10 millions d'euros pour faire des Pyrénées-Orientales un « démonstrateur » de la gestion de l'eau
Par Emmanuel Guillemain d'Echon
Cinq axes et dix millions d’euros pour sept projets prioritaires : c’est le contenu du « plan de résilience pour l’eau » dévoilé ce matin dans les Pyrénées-Orientales par le ministre de la Transition écologique et de la Cohésion des territoires, Christophe Béchu, dans l’idée de faire du département « un démonstrateur des solutions et processus d’adaptation pour une gestion sobre et résiliente de l’eau ».
Il faut dire que si les Hauts-de-France ont été balayés par les inondations cet hiver, le département le plus au sud du pays est, lui, frappé par une sécheresse à la durée et l’intensité exceptionnelles : plus de deux ans de déficit de pluies, des cours d’eau, comme le fleuve Agly, à sec en plein hiver, et des nappes à des niveaux historiquement bas, « jusqu’a 90 % de déficit hydrométrique des sols » (lire Maire info des 11 mai 2023 et 17 avril 2024). Douze communes sont en rupture partielle ou totale d’approvisionnement en eau potable, et 50 (sur un total de 226) sont à risque. Pour la moitié d’entre elles, s’y ajoute un problème de fuites dans les réseaux avec au moins 1 litre sur 3 perdus avant l’arrivée au robinet.
La sécheresse a également lourdement affecté l’agriculture, qui repose beaucoup sur l’irrigation : - 30 % de vendanges et de production de fruits en 2023, plus de 50 hectares d’arbres fruitiers perdus, et jusqu’à 50 % de pertes dans la production maraîchère.
10 millions d’euros sur sept projets « sans regret »
Les 10 millions d’euros, qui seront abondés par l’Agence de l’eau Rhône-Méditerranée-Corse, ne suffiront pas à régler les problèmes de réseaux, sauf pour le secteur prioritaire de l’Ille-sur-Têt, le reste étant fléché sur six autres projets, dont trois de réutilisation des eaux usées traitées (Reut) sur la côte, et trois autres concernant l’irrigation de la plaine maraîchère, avec notamment une amélioration du canal de Perpignan, créé au 14e siècle, qui « nécessite des travaux et une refonte de son mode de gestion ».
Ces projets sont présentés comme « sans regret » par le ministère, c’est-à-dire « qu’ils font consensus au niveau local et seront bénéfiques quels que soient les effets du changement climatique ».
Le plan présenté par le ministre intègre également d’autres projets déjà lancés par ailleurs, mais encore au stade de l’étude, comme l’aboutissement du programme « Aqua Domitia » permettant d’irriguer le département ainsi que l’Aude et l’Hérault avec l’eau du Rhône – les études devraient être abouties d’ici « fin 2025 », ou une étude engagée par le conseil départemental visant à déterminer l’usage des 6 à 10 millions de mètres cube d’eau rejetés dans la mer par la station d’épuration de Perpignan, potentiellement réutilisables pour l’irrigation agricole.

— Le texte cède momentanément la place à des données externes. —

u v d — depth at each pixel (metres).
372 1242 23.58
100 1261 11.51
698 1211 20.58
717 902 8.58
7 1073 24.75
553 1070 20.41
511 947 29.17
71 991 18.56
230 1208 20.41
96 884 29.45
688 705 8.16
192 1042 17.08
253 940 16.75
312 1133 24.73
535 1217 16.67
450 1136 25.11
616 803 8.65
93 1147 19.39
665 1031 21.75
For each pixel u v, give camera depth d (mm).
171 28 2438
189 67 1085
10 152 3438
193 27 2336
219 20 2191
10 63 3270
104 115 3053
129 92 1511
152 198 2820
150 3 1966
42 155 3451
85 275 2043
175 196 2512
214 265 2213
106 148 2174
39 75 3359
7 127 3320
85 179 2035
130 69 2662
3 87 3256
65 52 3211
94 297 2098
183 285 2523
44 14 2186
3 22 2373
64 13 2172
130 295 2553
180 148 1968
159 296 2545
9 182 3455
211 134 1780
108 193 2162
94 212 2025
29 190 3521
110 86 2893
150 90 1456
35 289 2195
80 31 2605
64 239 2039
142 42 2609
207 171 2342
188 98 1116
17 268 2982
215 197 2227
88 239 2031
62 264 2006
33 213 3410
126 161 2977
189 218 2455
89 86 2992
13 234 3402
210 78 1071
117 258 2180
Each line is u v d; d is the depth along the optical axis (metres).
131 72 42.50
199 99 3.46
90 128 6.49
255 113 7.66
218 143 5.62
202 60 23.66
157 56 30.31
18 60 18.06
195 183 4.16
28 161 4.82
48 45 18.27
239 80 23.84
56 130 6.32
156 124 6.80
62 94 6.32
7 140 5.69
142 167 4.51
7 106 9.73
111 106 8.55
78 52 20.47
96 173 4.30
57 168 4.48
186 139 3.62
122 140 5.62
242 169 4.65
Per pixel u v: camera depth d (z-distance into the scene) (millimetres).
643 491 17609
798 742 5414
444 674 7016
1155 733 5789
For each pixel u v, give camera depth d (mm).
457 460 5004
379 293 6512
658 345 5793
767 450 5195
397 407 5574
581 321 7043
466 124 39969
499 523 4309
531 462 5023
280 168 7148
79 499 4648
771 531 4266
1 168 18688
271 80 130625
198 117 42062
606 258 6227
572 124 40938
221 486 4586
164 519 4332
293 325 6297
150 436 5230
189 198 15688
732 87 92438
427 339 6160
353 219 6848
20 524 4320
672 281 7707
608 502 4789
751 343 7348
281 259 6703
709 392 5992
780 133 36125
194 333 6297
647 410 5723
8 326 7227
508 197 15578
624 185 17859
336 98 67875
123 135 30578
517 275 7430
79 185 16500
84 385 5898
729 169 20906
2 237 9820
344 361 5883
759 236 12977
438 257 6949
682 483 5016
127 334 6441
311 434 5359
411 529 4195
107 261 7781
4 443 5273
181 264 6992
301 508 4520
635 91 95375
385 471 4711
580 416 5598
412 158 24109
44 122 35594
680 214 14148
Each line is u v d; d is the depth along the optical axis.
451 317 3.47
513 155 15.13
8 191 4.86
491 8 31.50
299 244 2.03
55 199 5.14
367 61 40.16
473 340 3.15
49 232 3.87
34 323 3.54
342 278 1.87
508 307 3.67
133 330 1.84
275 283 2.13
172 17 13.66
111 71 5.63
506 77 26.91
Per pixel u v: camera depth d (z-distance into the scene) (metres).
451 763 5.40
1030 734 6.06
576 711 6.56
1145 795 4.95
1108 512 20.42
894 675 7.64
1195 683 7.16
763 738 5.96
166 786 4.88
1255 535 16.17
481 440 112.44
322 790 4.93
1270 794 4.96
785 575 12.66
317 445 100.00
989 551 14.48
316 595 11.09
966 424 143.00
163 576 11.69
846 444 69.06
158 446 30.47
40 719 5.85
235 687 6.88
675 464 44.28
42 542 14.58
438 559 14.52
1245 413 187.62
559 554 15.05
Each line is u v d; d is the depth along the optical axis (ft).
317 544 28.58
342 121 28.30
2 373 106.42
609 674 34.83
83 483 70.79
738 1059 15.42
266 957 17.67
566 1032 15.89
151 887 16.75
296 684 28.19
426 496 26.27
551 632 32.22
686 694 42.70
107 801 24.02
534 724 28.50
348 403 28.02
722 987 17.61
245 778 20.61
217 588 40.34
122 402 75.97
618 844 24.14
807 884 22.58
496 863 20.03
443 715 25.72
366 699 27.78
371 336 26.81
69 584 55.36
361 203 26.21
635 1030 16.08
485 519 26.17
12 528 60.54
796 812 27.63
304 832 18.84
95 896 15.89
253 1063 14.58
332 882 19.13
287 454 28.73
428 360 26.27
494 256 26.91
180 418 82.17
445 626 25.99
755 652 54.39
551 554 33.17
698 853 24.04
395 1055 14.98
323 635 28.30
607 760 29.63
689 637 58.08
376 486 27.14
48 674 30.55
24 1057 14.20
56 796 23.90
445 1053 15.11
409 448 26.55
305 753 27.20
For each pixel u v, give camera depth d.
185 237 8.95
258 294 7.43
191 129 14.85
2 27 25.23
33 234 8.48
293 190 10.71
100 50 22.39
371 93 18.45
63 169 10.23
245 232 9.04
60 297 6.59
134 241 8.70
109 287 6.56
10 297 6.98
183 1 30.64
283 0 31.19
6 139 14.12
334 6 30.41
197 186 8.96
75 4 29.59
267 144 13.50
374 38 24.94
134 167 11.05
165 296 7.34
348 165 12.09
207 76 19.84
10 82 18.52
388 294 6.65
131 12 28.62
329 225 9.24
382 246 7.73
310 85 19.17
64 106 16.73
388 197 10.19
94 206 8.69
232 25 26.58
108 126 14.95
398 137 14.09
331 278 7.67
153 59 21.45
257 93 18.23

Contrôle des forages et transfert de la compétence eau
L’un des points qui fera sans doute grincer des dents, notamment chez les agriculteurs, est la « régularisation des prélèvements » avec un contrôle accru des forages, dont nombre, dans le département, ne sont pas déclarés, et sur les prélèvements desquels il n’y a aucune visibilité.
Une déclinaison du plan eau national vise en effet à faire des Pyrénées-Orientales l’un des douze territoires-pilotes de l’expérimentation des compteurs avec télé-relève.
Le plan ambitionne également de réorganiser et centraliser la gouvernance de l’eau, notamment dans le secteur de l’irrigation, avec la structuration des « 200 associations syndicales autorisées (ASA) dans une logique de mutualisation d’organismes uniques de gestion collective (OUGC) pour les canaux et eaux souterraines », avec un accompagnement de l’Etat et de la Chambre d’agriculture.
Autre point polémique, le ministère insiste sur la finalisation du transfert, d’ici 2026, de la compétence eau potable aux EPCI, soulignant que 58 % des communes à risques sont des « communes isolées ou de très petits syndicats intercommunaux d’adduction d’eau potable ».
Le plan prévoit enfin de « répondre aux crises sécheresse » en testant un « plan Orsec eau potable » et en organisant en juin « une cellule interministérielle de crise-anticipation sur les enjeux eau et incendie », ainsi qu’en tenant à jour le site VigiEau, « permettant a tous les usagers de disposer d’une information simple sur les restrictions des usages de l’eau qui s’appliquent ».